Personal information
- Full name: Serhiy Mykolayovych Napolov
- Date of birth: 27 January 1996 (age 30)
- Place of birth: Chernihiv, Ukraine
- Height: 1.78 m (5 ft 10 in)
- Position: Left winger

Youth career
- 2009–2013: RVUFK Kyiv
- 2013: Metalurh Donetsk

Senior career*
- Years: Team / Apps / (Gls)
- 2013–2015: Metalurh Donetsk / 0 / (0)
- 2015–2016: Metalist Kharkiv / 4 / (1)
- 2016: Metalist 1925 Kharkiv (amateurs) / 10 / (3)
- 2017–2019: Chrobry Głogów / 49 / (1)
- 2019–2020: Warta Poznań / 22 / (0)
- 2020–2021: Chojniczanka Chojnice / 33 / (2)
- 2021–2022: VPK-Ahro Shevchenkivka / 17 / (0)
- 2022: LNZ Cherkasy / 0 / (0)
- 2022: KP Starogard Gdański / 25 / (6)
- 2023–2026: GKS Bełchatów / 107 / (20)

International career
- 2012: Ukraine U16 / 2 / (0)
- 2014: Ukraine U18 / 1 / (0)

= Serhiy Napolov =

Ukrainian footballer

Serhiy Mykolayovych Napolov (Сергій Миколайович Наполов; born 27 January 1996) is a Ukrainian professional footballer who plays as a left midfielder.

==Career==
Napolov is a product of the RVUFK Kyiv Sportive School system.

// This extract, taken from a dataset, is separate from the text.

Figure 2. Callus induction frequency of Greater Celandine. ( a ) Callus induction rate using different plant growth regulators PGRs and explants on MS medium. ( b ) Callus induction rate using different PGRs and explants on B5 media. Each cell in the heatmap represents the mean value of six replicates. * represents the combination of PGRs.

He spent his career in the Ukrainian Premier League Reserves club FC Metalurh Donetsk. In July 2015 Napolov signed a contract with FC Metalist and was promoted to the Ukrainian Premier League's squad. He made his debut for Metalist Kharkiv in the Ukrainian Premier League in a match against FC Stal Dniprodzerzhynsk on 24 April 2016. In January 2017 he signed a contract with Chrobry Glogow.

On 4 August 2020, he joined Chojniczanka Chojnice in the Polish third-tier II liga.